** Start Source document **

Saturday, December 31, 2011

Happy Anniversary Mom

My mom and I have had an interesting relationship for as long as I can remember.  Lots of love and a little frustration.  39 years ago today she married my dad in California, and today is the first time she wont have him next to her to celebrate.  Now I get that he is in heaven and "looking down" as it were but right now my mom struggles with missing the warm hand caressing her cheek, the laugh that calmed her and the request for coffee at 4am.  She refuses to sleep in the bedroom, instead most nights sleeping in the recliner we bought for dad for his return home.  She finds herself still upset at God, but each day I believe she gets stronger.  It is so hard watching someone you love so much go through such pain.  Words really aren't as soothing as I wish they were and a mention of memory of dad gets laughter then tears.

 Growing up she was the one on her knees praying for her kids.  She fought for us, even if she unleashed her tirades at the wrong teacher or schoolyard bully a time or 2.  When I was younger, I lashed out at mom and told her I wanted "God to get her" for how she treated me.  She in turn got the operator on the line and had them pretend to be the direct extension to Heaven or the Police and by the end of it I was crying....noooooooo mommy I do love you.  She loved to wear scarves on her head, but when she did we would joke that they made her mean so we would hide them from her.  Through all that and our various love life questions (Mom why does random grade school girl not like me, mom why does random middle school/high school girl not like me, is it because of my legs, What do you mean Erin likes me, mom you are crazy.....)  she was there holding our family together.

** End Source document **

Aim: Please continue the anniversary blog post about the writer's mom with one more paragraph that follows on from its last sentence.

** Start Material shown **

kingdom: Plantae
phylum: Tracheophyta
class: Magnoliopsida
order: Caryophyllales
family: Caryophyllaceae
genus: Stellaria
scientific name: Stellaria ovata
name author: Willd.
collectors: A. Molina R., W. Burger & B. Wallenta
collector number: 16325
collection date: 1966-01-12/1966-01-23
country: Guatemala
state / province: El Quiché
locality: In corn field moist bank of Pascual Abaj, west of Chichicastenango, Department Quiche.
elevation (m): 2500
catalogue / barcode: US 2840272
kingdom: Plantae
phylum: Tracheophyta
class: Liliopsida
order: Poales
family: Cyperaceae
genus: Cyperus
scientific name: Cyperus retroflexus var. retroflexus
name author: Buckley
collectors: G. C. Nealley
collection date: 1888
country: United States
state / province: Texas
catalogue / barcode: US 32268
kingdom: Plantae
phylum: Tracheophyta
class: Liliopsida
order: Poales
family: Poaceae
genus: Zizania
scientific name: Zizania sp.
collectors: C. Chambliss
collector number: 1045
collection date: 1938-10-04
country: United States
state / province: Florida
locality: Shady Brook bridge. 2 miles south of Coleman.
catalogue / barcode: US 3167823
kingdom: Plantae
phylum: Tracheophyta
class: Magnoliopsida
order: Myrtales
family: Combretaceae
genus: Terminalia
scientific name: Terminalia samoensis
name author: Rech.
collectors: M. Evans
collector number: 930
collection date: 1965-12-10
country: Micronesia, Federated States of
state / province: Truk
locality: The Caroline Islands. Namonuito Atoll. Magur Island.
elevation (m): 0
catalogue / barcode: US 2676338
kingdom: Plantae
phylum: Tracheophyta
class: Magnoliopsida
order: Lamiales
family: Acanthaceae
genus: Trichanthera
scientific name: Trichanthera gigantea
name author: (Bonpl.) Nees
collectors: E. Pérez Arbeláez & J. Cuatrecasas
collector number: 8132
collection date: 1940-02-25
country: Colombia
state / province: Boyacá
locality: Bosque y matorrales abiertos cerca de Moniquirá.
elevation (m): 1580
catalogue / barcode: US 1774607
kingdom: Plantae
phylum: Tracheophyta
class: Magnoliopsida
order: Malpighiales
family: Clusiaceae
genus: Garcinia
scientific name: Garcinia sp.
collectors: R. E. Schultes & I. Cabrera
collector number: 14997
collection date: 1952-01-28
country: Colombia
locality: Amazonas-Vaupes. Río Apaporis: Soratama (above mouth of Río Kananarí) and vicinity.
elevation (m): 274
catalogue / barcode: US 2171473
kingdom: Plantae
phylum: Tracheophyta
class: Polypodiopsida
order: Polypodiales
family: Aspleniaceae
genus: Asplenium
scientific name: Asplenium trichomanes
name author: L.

** End Material shown **

Result of this exercise:
Life is funny, you get only a certain amount of years on this earth believing your parents are amazing, then stupid, then weird, then a brief visit back to stupid, then you realize they love you so deeply its beyond comprehension and you view them in truest sense as beautiful people that sacrificed so much just for their kids.  So we honor her today by saying mom we will fall short of those qualities but we will take care of you and love you.  There may be a hole in your heart that only time and God can fill, but we will try our best to hold that heart up.  My parents passion was us, My parents love was towards us, and our parents legacy was us.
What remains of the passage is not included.